-- DOCUMENT PASSAGE --
● ● ● ● ● ● ●

Carlin Bingham wrote on Tue, Jun 20, 2017 at 11:20:10PM +1200:
> On Mon, Jun 19, 2017 at 06:51:24PM +0200, Harald Dunkel wrote:

>> would it be possible to establish a real bug tracking system for
>> OpenBSD? Something with bug owner, severity, attachments, assignee,
>> and (very important) some reliable response time and a databse
>> to search for known problems?

> There was a GSOC project proposed for this in 2014 but it apparently
> didn't get any takers. It had fairly clear requirements:
>
> "A bug tracking system that integrates with sendbug(1) and doesn't suck
> dead bunnies through bent straws."
>
> https://web.archive.org/web/20140303013316/http://www.openbsdfoundation.org/gsoc2014.html#bug-tracking

When i read those sentences back then, i instantly wondered how a
GSOC project might help with the maintenance task.


While a few GSOC projects do produce useful code (my subjective
impression being that far more fail completely), even those few
that succeed are notorious for causing substantial workload for
developers - both for the paperworks with Google and to get the
code into the tree.  The most common reason for failure is that
even though some interesting code does get written, it never gets
hammered into shape sufficiently for commit.  The GSOC student often
cannot do it due to lack of skill and experience, and also due to
lack of time after the end of the summer; the mentoring developers
are often overwhelmed with the amount of work required:  getting
good and "almost ready" code *really* ready for commit is often
much more work than people unfamiliar with OpenBSD development would
believe.  Getting from "almost ready" to "ready" can be more work
than getting from "nothing" to "almost ready".  As a drastic example,
converting apropos(1) from dbopen(3) to SQLite3 took Kristaps a few
weeks to get it almost ready, and after that it took me a year to
get it ready and committed.

● ● ● ● ● ● ●

-- WRITTEN REQUEST --
Carry on the mailing list post about a bug tracker for OpenBSD and GSOC projects from the point where it stops. The data after this isn't needed for anything.

-- Dataset entries --

● ● ● ● ● ● ●

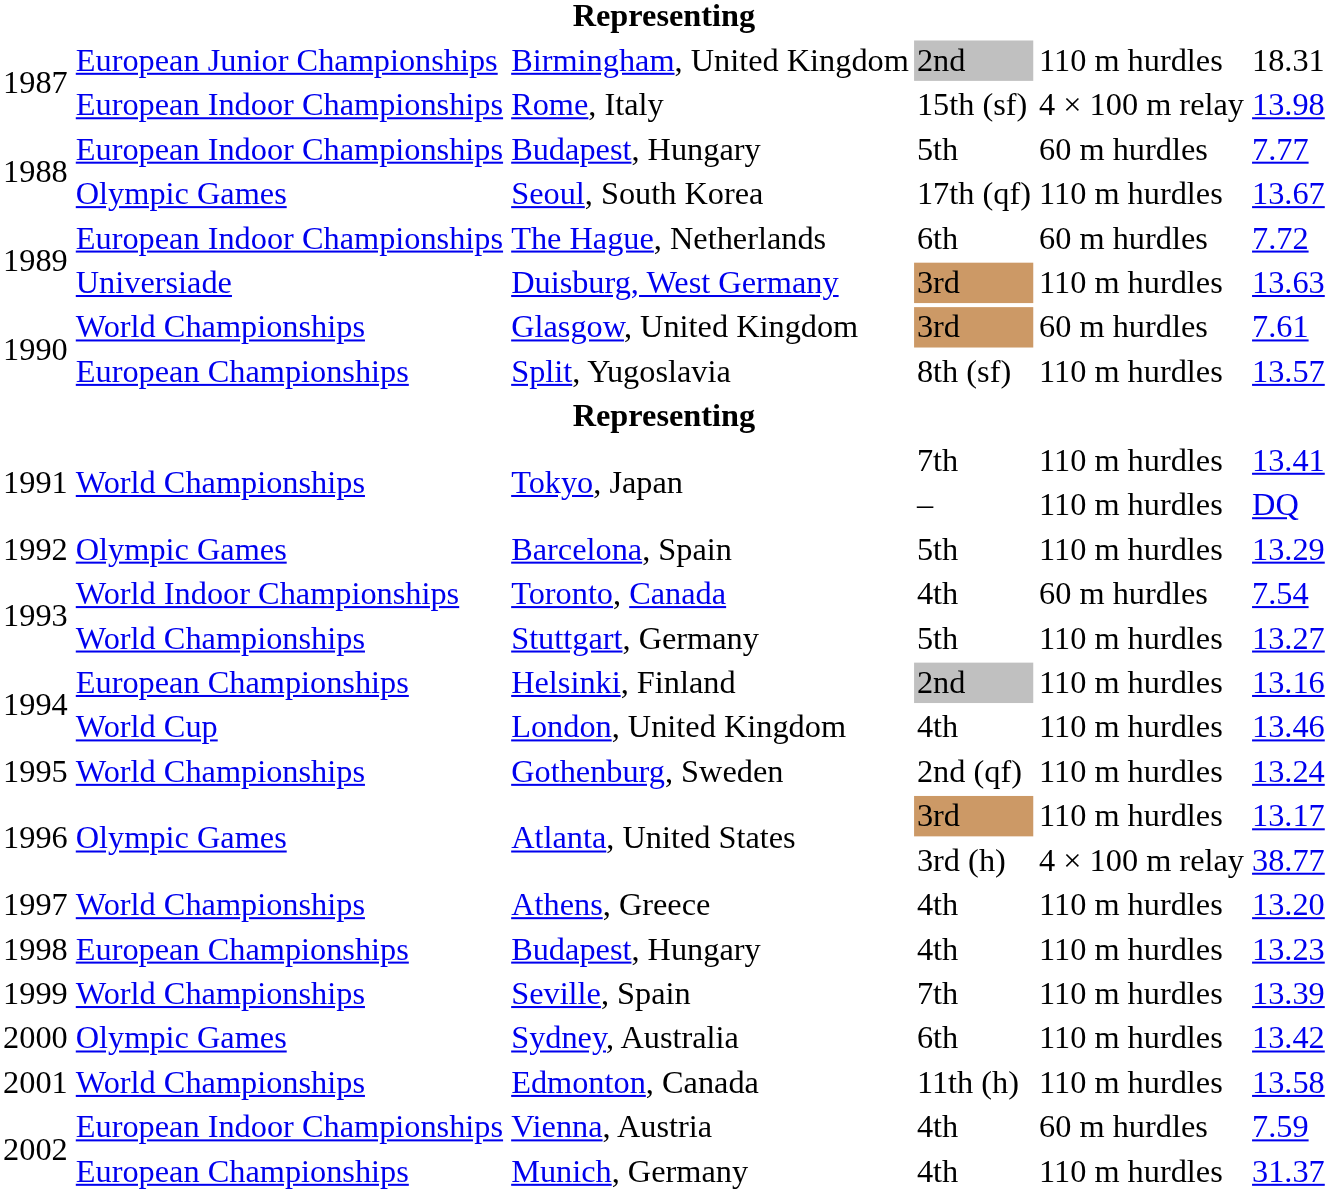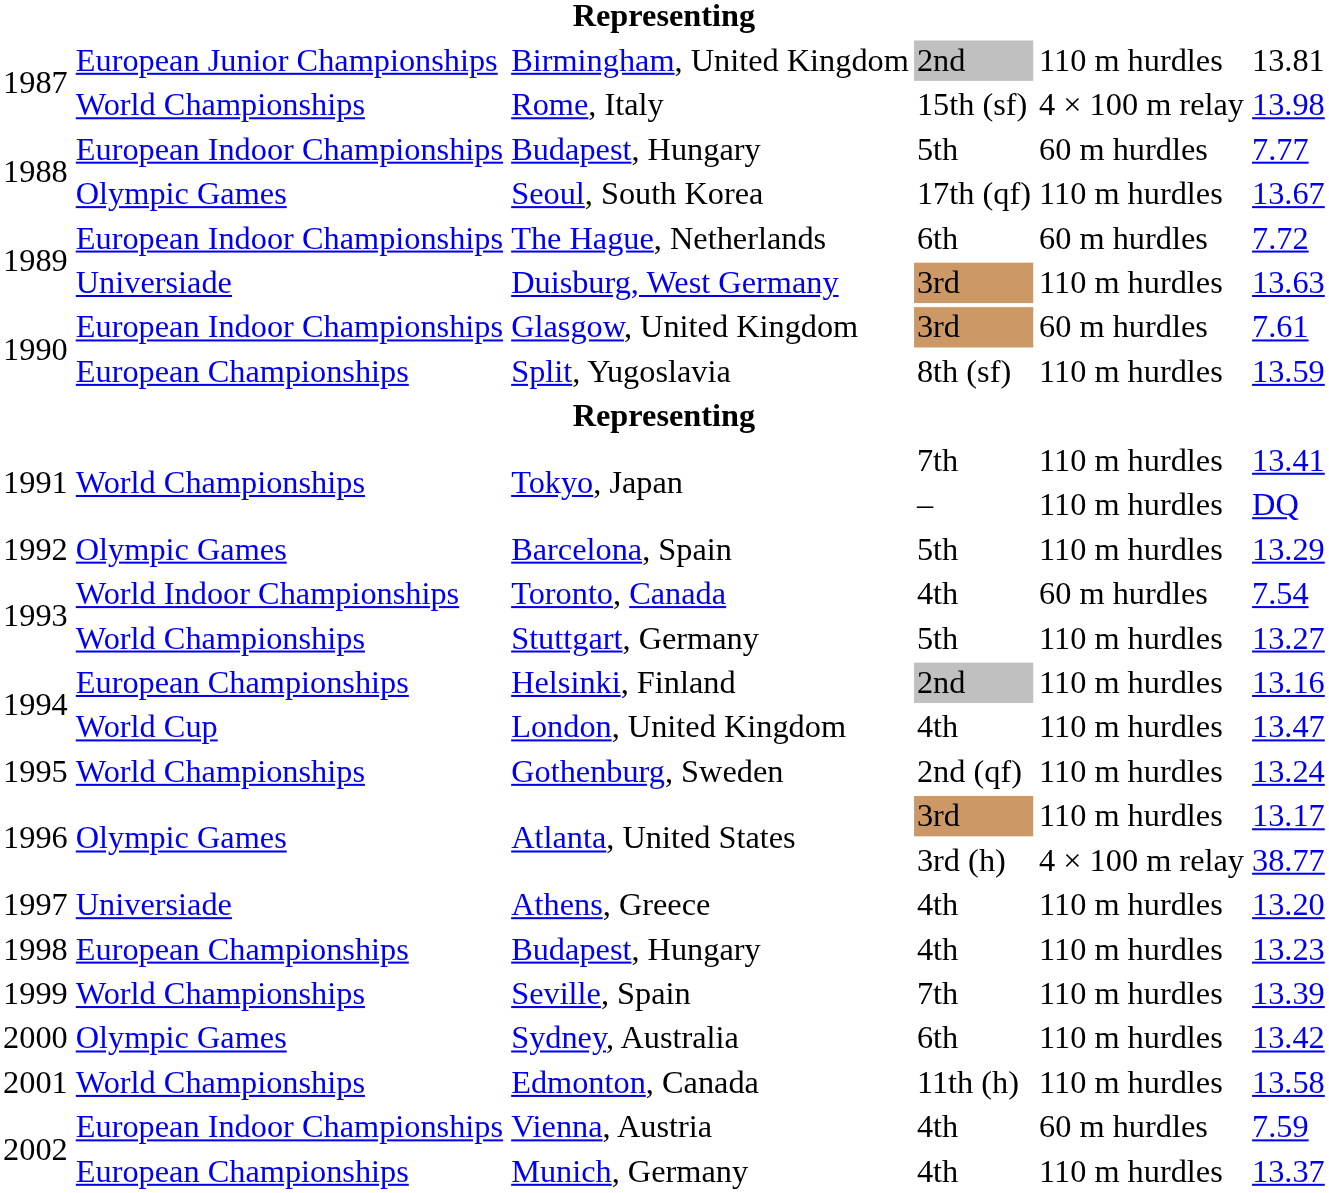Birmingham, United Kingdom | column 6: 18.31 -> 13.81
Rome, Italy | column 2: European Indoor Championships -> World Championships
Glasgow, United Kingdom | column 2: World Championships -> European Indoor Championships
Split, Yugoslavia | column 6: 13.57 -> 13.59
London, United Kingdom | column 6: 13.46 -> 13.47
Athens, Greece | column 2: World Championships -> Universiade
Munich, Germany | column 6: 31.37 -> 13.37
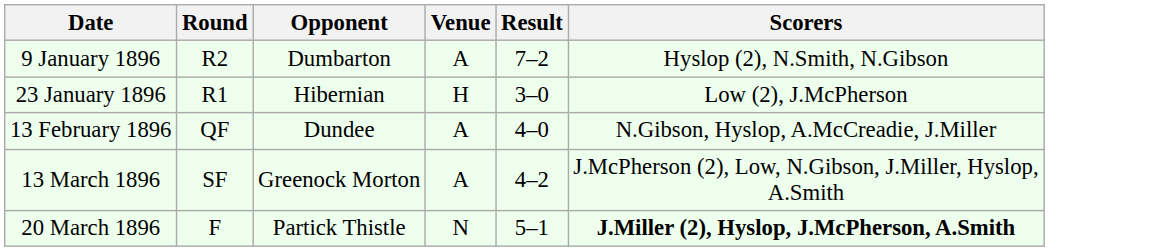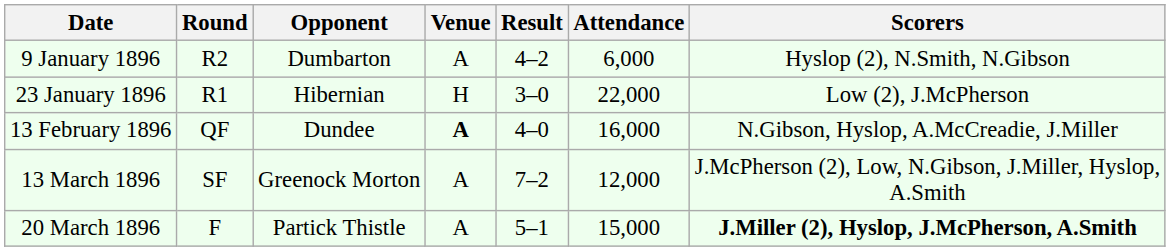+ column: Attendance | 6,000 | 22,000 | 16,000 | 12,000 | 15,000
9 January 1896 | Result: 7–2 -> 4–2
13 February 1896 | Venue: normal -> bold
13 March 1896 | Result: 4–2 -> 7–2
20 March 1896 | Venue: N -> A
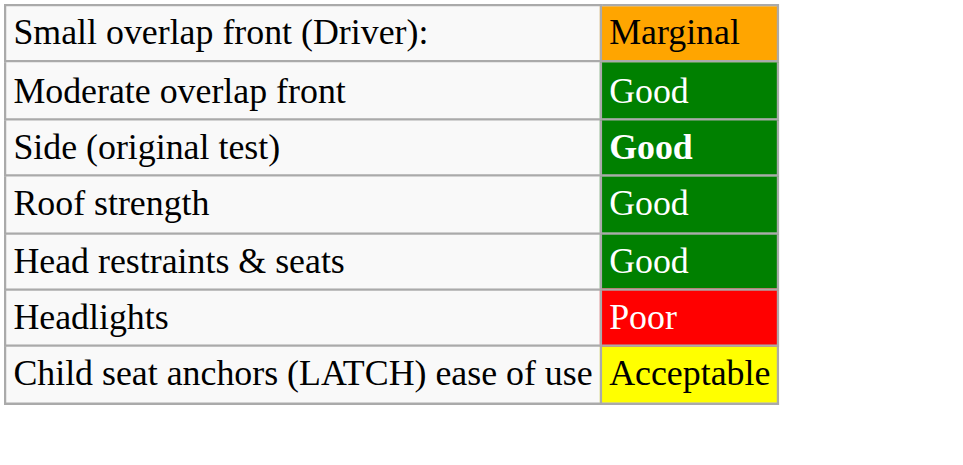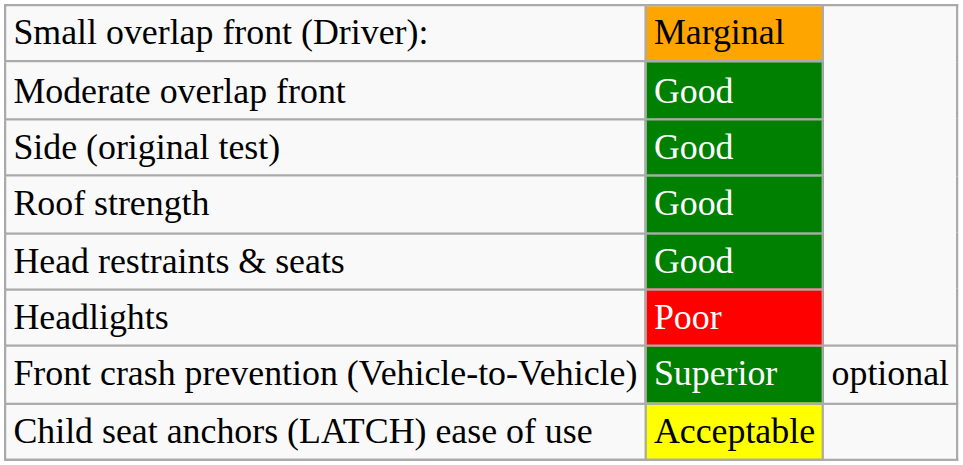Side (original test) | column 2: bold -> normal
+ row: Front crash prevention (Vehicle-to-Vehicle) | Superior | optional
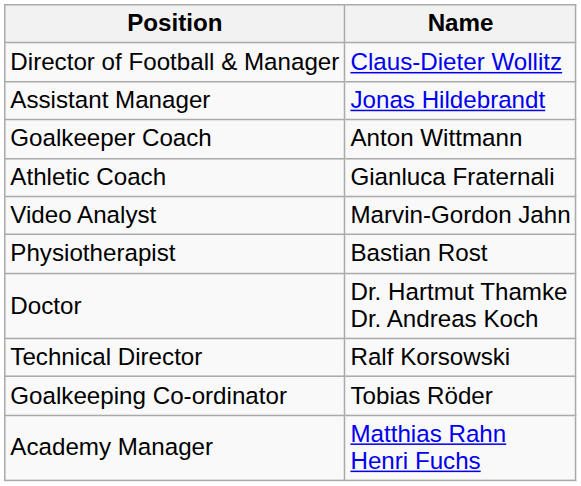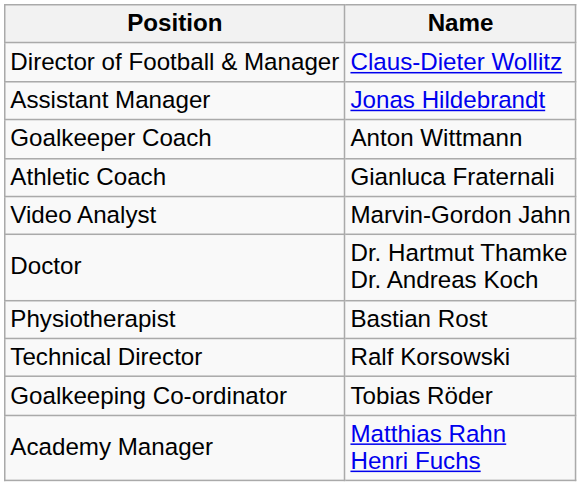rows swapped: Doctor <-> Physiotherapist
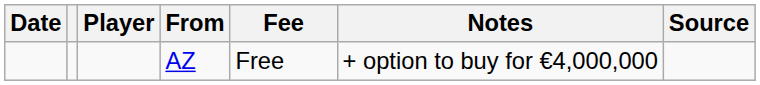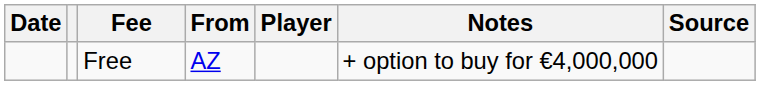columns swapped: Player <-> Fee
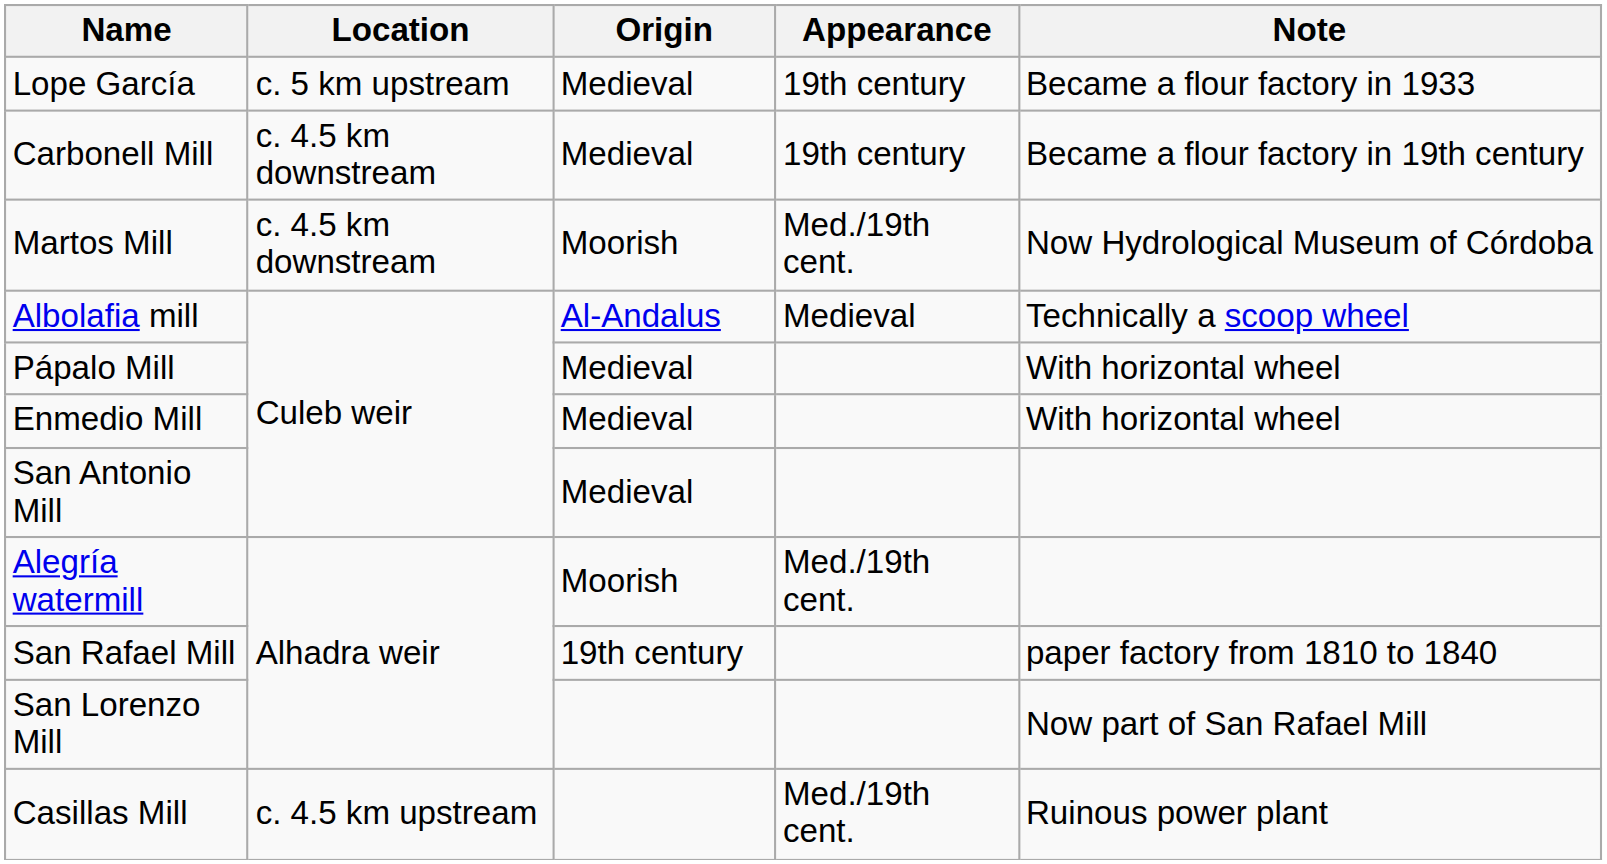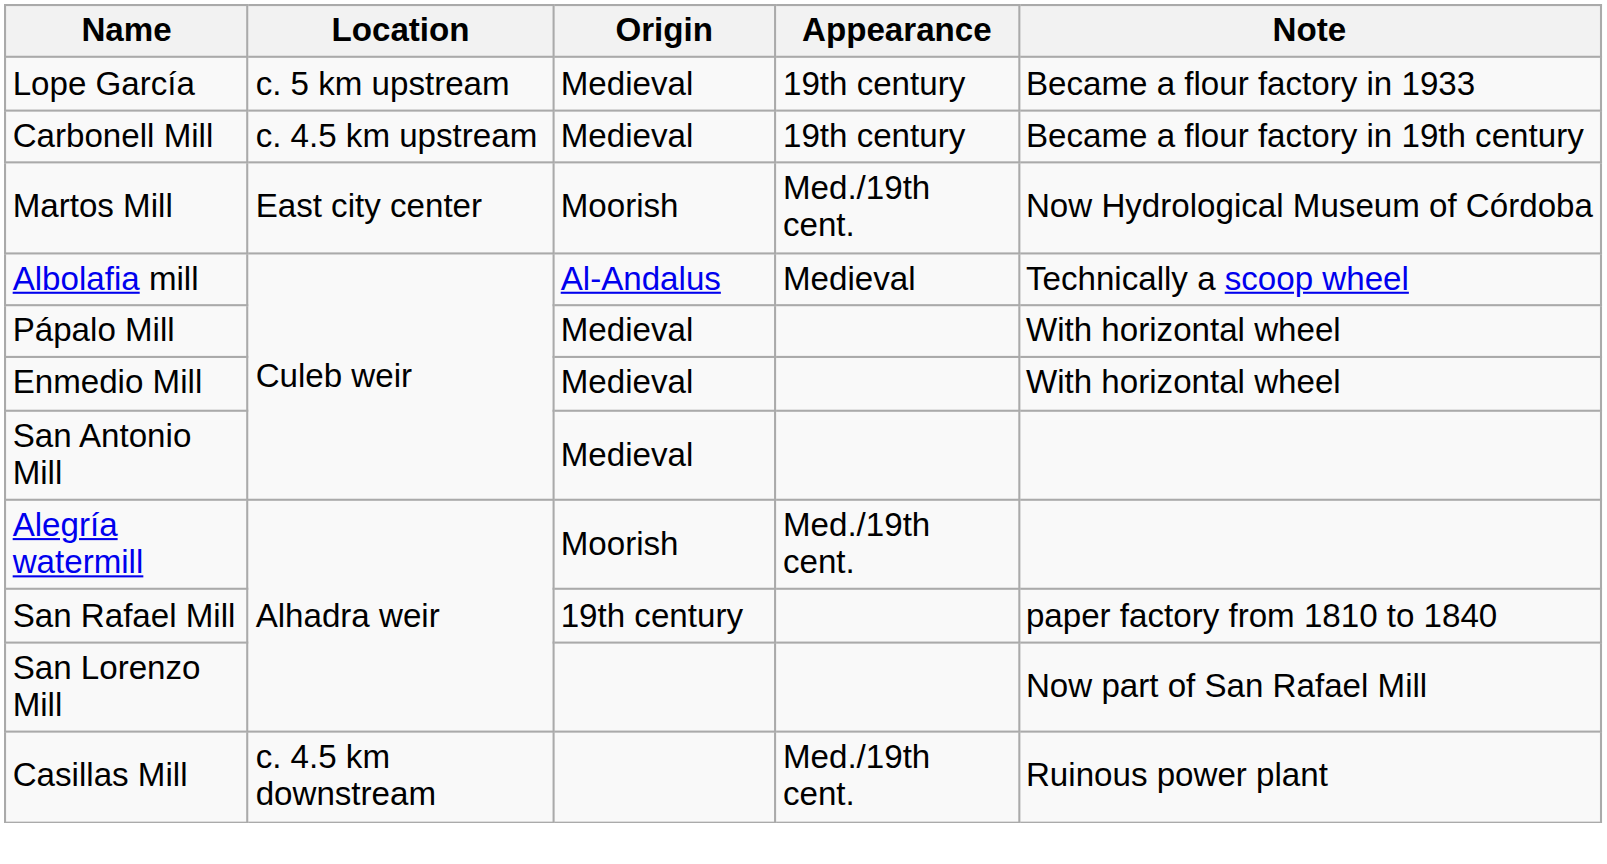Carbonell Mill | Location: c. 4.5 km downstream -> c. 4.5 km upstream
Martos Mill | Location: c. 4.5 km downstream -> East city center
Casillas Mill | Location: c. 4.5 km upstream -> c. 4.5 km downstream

● ● ● ● ● ● ●

-- ANSWER TO THIS EXERCISE --
The most successful OpenBSD GSOC project ever, mandoc -Tps, reduced
the workload by having the paperwork done by NetBSD, and i only had
to do seven commits in the time from June 10 to July 31, 2010,
without having to tweak the code because it was so good, and which
i didn't even need OKs for, so it barely caused any work at all.
That was not at all typical to a very unusual degree.  But yet,
long-term maintenance of the -Tps and -Tpdf code was both seriously
neglected (not a huge problem because it is not exactly business-
critical functionality) and it did cause some maintenance work for
me now and then (not so much that it even became a problem, but it
was noticeable at some points).


So, while GSOC might have occasional benefits,

 - it definitely never reduces the workload for existing developers,
   quite to the contrary

 - it has an extremely low efficiency in bringing in new developers
   (even though that does happen in rare, exceptional cases)

 - it rarely results in code that matures enough to get used in
   practice (even though that does happen in a few cases)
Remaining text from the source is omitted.